* Records *
»»

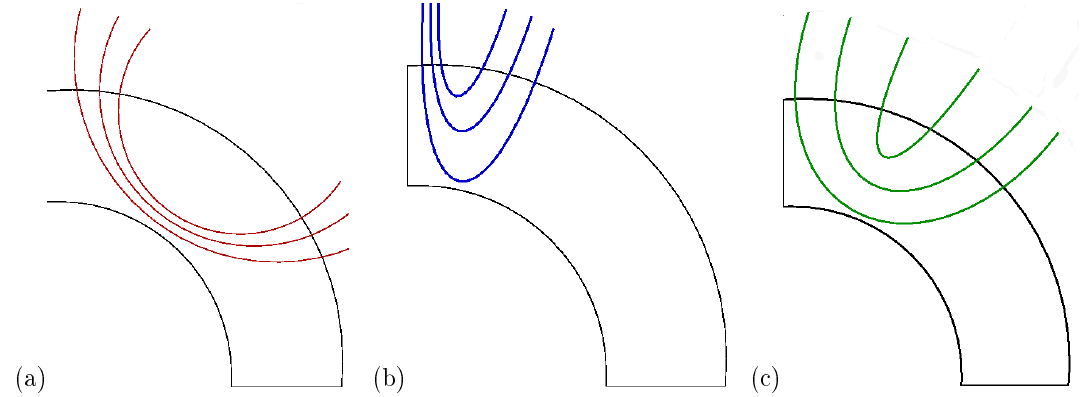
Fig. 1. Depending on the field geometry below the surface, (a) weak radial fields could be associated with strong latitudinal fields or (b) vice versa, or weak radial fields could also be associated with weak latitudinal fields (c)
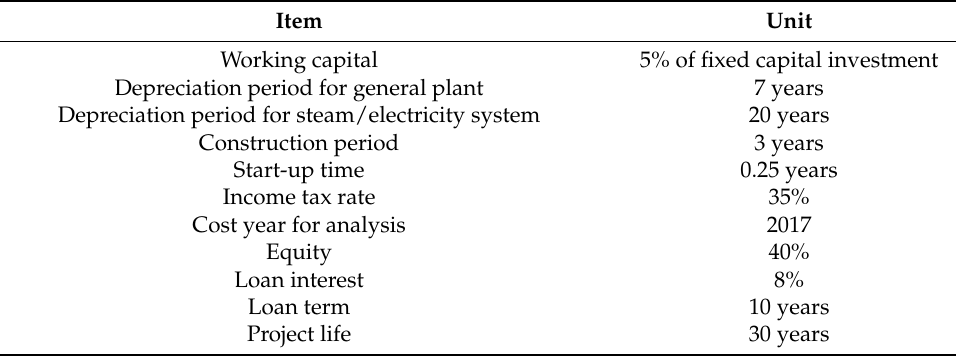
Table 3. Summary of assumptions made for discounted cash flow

««
»»

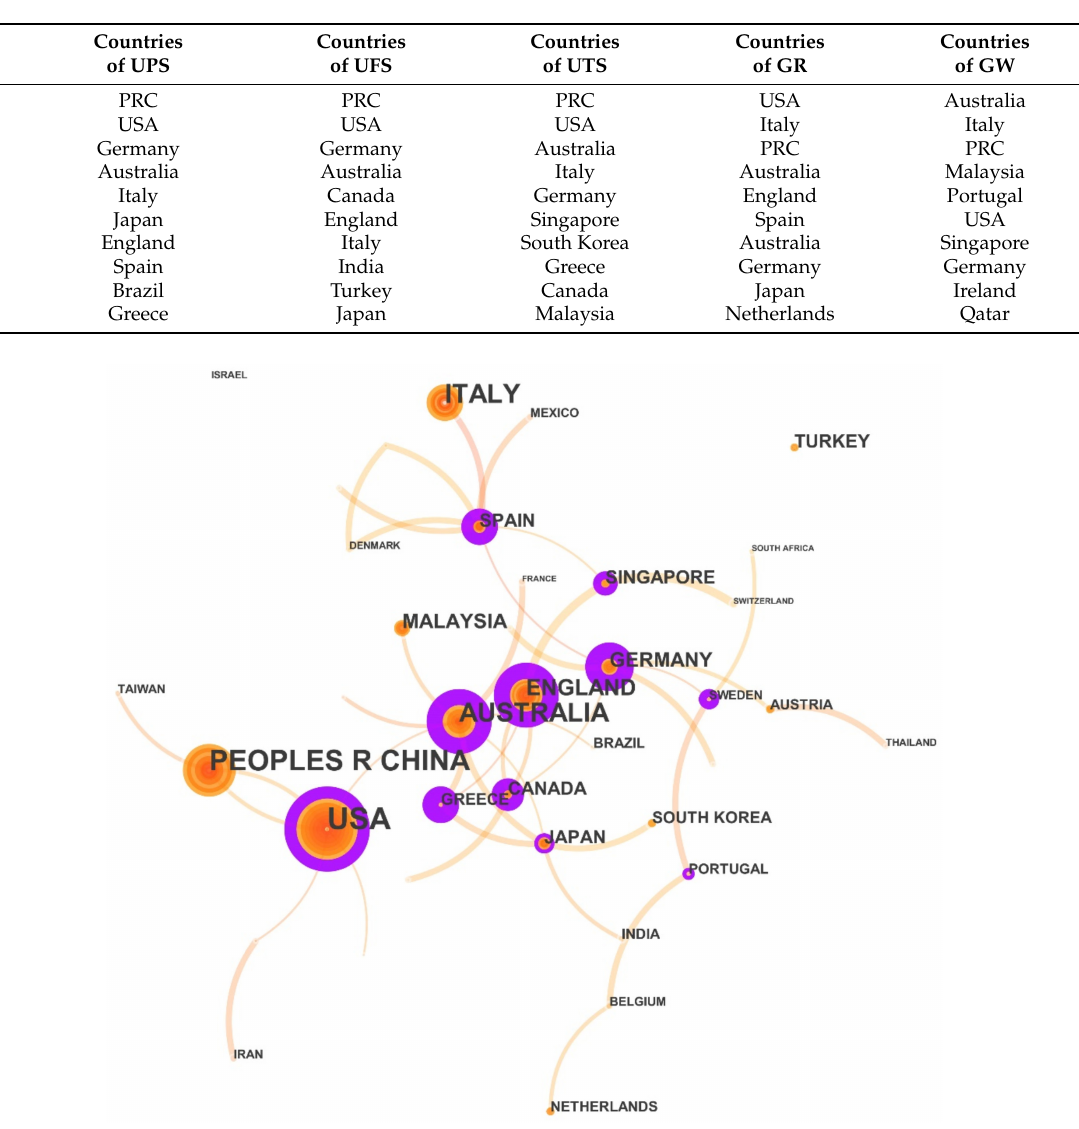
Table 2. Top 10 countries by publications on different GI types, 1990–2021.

««
»»

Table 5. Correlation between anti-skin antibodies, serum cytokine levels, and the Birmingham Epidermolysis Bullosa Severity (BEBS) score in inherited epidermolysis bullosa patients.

««

* Directions *
Copy each line of the data that contains the word "Table", leaving the other lines out.

* Response to the exercise *
Table 3. Summary of assumptions made for discounted cash flow
Table 2. Top 10 countries by publications on different GI types, 1990–2021.
Table 5. Correlation between anti-skin antibodies, serum cytokine levels, and the Birmingham Epidermolysis Bullosa Severity (BEBS) score in inherited epidermolysis bullosa patients.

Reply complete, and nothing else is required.